İstihdam kayıplarına paralel olarak sektörel kazançlarda da farklılıklar görüldü. Tekstil sektöründe ortalama günlük kazanç bin 323 TL, Hazır Giyimde bin 19 TL, Deride ise bin 86 TL olarak kaydedildi.
Üç yılda 299 bin kişilik kayıp
Son yedi yıllık verilere bakıldığında sektör istihdamı, 2022 Aralık ayında 1 milyon 304 binle zirveye ulaşmışken, 2025 Ocak ayına gelindiğinde bu rakam 298 bin 893 kişi azaldı. Üç sektörün istihdam profilinde çalışanların yüzde 55,5’inin erkek, yüzde 44,5’inin ise kadın olduğu görülüyor.
Özellikle Tekstil ve Hazır Giyim sektörlerinde istihdam, 2025 Ocak itibarıyla 63 bin kişi azalarak 944 bin 688’e düştü. Bu da sektörde son yıllarda gözlemlenen en sert düşüşlerden biri olarak kayıtlara geçti. İki sektör, 2019 yılından bu yana ilk kez 1 milyon istihdam seviyesinin altına inmiş oldu.
İşletme sayısında da gerileme
İstihdam kaybına paralel olarak işletme sayılarında da azalma yaşandı. 2023 yılında 61 binin üzerinde olan işletme sayısı, 2024 yılında 60 bine, 2025 yılında ise 57 bin 900’e düştü. Sektördeki kadın istihdam oranı ise 2025 yılı itibarıyla yüzde 45,3 olarak belirlendi. Bu durum, sektörün genç iş gücü açısından cazibesini yitirmeye başladığını gösteriyor.

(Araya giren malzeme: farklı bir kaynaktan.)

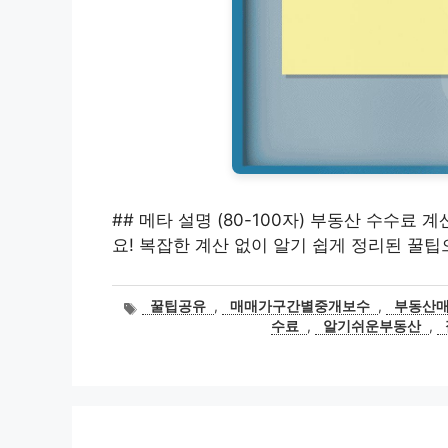
## 메타 설명 (80-100자) 부동산 수수료
요! 복잡한 계산 없이 알기 쉽게 정리된 꿀
태
꿀팁공유
,
매매가구간별중개보수
,
부동산
그
수료
,
알기쉬운부동산
,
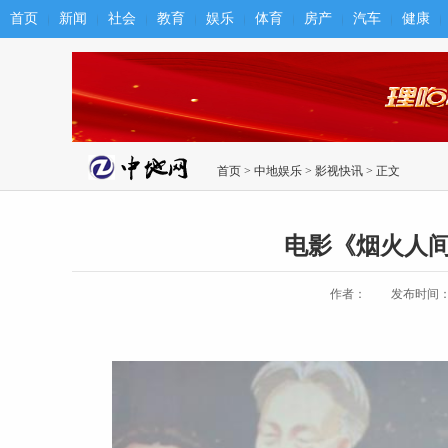
首页
新闻
社会
教育
娱乐
体育
房产
汽车
健康
首页
>
中地娱乐
>
影视快讯
> 正文
电影《烟火人
作者：
发布时间：202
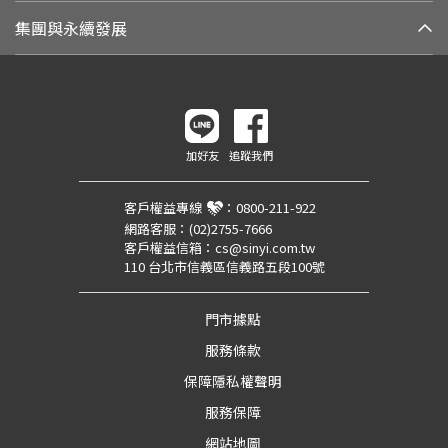
集團與永續發展
加好友
追蹤我們
客戶權益專線
：
0800-211-922
網路客服：
(02)2755-7666
客戶權益信箱：
cs@sinyi.com.tw
110 台北市信義區信義路五段100號
門市據點
服務條款
保障隱私權聲明
服務保障
網站地圖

El halısı dokumacılığı yok olma tehlikesiyle karşı karşıya
Türkiye’nin geleneksel üretim alanlarından biri olan el halısı dokumacılığı da büyük bir istihdam kaybı yaşıyor. İHİB’in saha araştırmasına göre, 1997–2002 yılları arasında yaklaşık 89 bin 148 olan dokuyucu sayısı, 2009–2015 döneminde 18 bin 367’ye düştü. Günümüzde bu sayının daha da azaldığı tahmin ediliyor. Dokuyucuların yaş ortalamasının 40’ın üzerinde olması, gençlerin bu mesleğe yönelmediğini gösteriyor.

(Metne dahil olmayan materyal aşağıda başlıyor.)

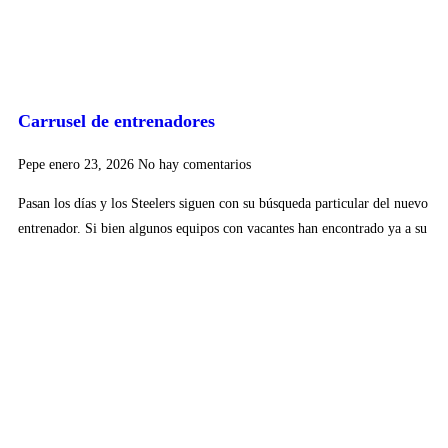
Carrusel de entrenadores
Pepe
enero 23, 2026
No hay comentarios
Pasan los días y los Steelers siguen con su búsqueda particular del nuevo
entrenador. Si bien algunos equipos con vacantes han encontrado ya a su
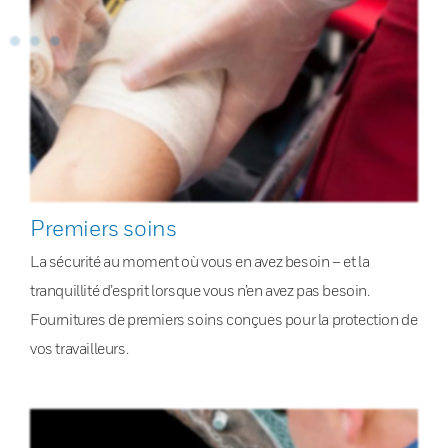
Premiers soins
La sécurité au moment où vous en avez besoin – et la
tranquillité d’esprit lorsque vous n’en avez pas besoin.
Fournitures de premiers soins conçues pour la protection de
vos travailleurs.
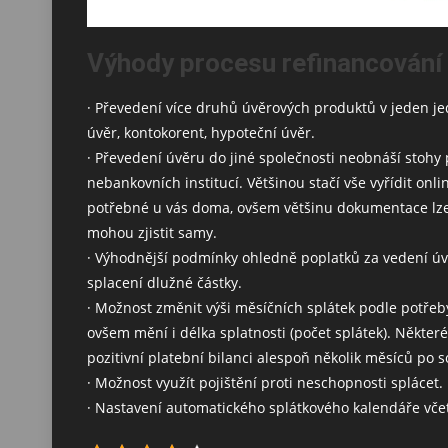
Výhody procesu refinancování
· Převedení více druhů úvěrových produktů v jeden jedin
úvěr, kontokorent, hypoteční úvěr.
· Převedení úvěru do jiné společnosti neobnáší stoh
nebankovních institucí. Většinou stačí vše vyřídit onl
potřebné u vás doma, ovšem většinu dokumentace lze vy
mohou zjistit samy.
· Výhodnější podmínky ohledně poplatků za vedení úv
splacení dlužné částky.
· Možnost změnit výši měsíčních splátek podle potřeby
ovšem mění i délka splatnosti (počet splátek). Některé
pozitivní platební bilanci alespoň několik měsíců po s
· Možnost využít pojištění proti neschopnosti splácet.
· Nastavení automatického splátkového kalendáře vče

Bu durum sadece ekonomik değil, aynı zamanda sosyokültürel bir sorun olarak değerlendiriliyor. El halıcılığı, kadın istihdamına katkı sağlayan, kırsal kalkınmayı destekleyen ve göçü engelleyen bir yapı sunarken, bu modelin kaybolması yerel ekonomilerde gelir kaybı ve ihracat potansiyelinde düşüş gibi sonuçlar doğuruyor.
Yapısal çözümler gündemde
Sektör temsilcileri, özellikle dokuma alanında çalışanların sosyal haklarının güvence altına alınması gerektiğini belirtiyor. SGK primlerinin devlet tarafından karşılanması, bu mesleğe olan ilgiyi artıracak ve kayıt dışı istihdamı azaltacak adımlar arasında sayılıyor.
Ayrıca el halısına özel üretim bölgeleri kurulması, bu alanların modernize edilerek yüksek katma değerli üretim üslerine dönüştürülmesi, mesleğin sürdürülebilirliği açısından büyük önem taşıyor. Meslek liselerinde halı-kilim dokuma bölümlerinin açılması ve güçlendirilmesi de öneriler arasında yer alıyor.